Muslim historical writings first began developing earlier from the 7th century with the reconstruction of Muhammad's life in the centuries following his death. Due to numerous conflicting narratives regarding Muhammad and his companions from various sources, it was necessary to verify which sources were more reliable. In order to evaluate these sources, various methodologies were developed, such as the "science of biography", "science of habit" and "Isnad" (chain of transmission). These methodologies were later applied to other historical figures in the Islamic civilization. Egyptology began in Arab Egypt from the 9th century, with the first known attempts at deciphering Egyptian hieroglyphs made by Dhul-Nun al-Misri and Ibn Wahshiyya. Muhammad ibn Jarir al-Tabari (838-923) is known for writing a detailed and comprehensive chronicle of Mediterranean and Middle Eastern history in his History of the Prophets and Kings in 915.

Until the 10th century, history most often meant political and military history, but this was not so with Persian historian Biruni (973-1048). In his Researches on India, he did not record political and military history in any detail, but wrote more on India's cultural, scientific, social and religious history. He also discussed more on his idea of history in another work The Chronology of the Ancient Nations. Biruni is considered the father of Ideology for his detailed studies on Indian history. Other famous Muslim historians included Urwah (d. 712), Ibn Ishaq (d. 761), Al-Waqidi (745-822), Ibn Hisham (d. 834), and Ibn Hajar (1372-1449), among others.

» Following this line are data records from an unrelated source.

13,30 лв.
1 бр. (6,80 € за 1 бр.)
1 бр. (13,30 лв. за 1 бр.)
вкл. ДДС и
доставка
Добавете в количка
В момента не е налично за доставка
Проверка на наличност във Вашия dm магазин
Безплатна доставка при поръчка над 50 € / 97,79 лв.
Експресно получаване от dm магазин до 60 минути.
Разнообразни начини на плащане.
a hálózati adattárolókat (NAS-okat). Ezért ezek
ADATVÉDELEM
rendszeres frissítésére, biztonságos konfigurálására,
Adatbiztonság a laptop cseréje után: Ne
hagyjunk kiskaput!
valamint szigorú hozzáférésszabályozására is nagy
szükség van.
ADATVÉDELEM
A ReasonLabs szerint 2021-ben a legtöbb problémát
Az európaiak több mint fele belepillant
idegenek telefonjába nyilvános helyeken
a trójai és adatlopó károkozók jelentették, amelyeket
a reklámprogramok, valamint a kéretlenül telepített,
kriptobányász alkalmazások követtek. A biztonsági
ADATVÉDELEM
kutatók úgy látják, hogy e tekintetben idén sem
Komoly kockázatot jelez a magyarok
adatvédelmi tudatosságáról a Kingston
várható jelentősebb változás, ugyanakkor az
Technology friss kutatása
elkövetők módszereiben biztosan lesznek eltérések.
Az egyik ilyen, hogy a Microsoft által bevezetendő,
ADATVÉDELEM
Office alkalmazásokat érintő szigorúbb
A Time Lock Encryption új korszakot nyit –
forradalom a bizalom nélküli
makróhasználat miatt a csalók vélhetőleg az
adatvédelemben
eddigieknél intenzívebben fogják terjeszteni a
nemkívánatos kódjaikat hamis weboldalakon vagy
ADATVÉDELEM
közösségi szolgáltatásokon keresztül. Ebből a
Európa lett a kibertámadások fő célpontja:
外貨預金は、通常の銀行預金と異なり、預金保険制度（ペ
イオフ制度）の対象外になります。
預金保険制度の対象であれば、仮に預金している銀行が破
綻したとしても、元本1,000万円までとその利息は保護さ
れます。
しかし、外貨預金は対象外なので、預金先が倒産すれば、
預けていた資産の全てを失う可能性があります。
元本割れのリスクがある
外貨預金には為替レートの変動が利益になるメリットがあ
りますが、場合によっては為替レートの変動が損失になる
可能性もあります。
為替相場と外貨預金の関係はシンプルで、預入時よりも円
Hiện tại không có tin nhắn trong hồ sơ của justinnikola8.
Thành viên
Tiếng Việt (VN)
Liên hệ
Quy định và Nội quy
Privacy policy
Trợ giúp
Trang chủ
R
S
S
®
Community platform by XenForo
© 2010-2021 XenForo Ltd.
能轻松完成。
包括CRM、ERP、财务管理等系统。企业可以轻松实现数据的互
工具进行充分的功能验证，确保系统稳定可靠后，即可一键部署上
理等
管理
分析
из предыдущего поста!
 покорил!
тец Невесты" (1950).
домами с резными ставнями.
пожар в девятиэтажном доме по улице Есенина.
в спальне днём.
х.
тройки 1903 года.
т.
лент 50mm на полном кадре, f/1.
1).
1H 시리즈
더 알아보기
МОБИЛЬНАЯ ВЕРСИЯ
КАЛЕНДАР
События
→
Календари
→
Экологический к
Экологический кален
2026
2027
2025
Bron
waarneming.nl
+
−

Franz Rosenthal wrote in the History of Muslim Historiography:

"Muslim historiography has at all times been united by the closest ties with the general development of scholarship in Islam, and the position of historical knowledge in Muslim education has exercised a decisive influence upon the intellectual level of historical writing....The Muslims achieved a definite advance beyond previous historical writing in the sociological understanding of history and the systematisation of historiography. The development of modern historical writing seems to have gained considerably in speed and substance through the utilization of a Muslim Literature which enabled western historians, from the seventeenth century on, to see a large section of the world through foreign eyes. The Muslim historiography helped indirectly and modestly to shape present day historical thinking."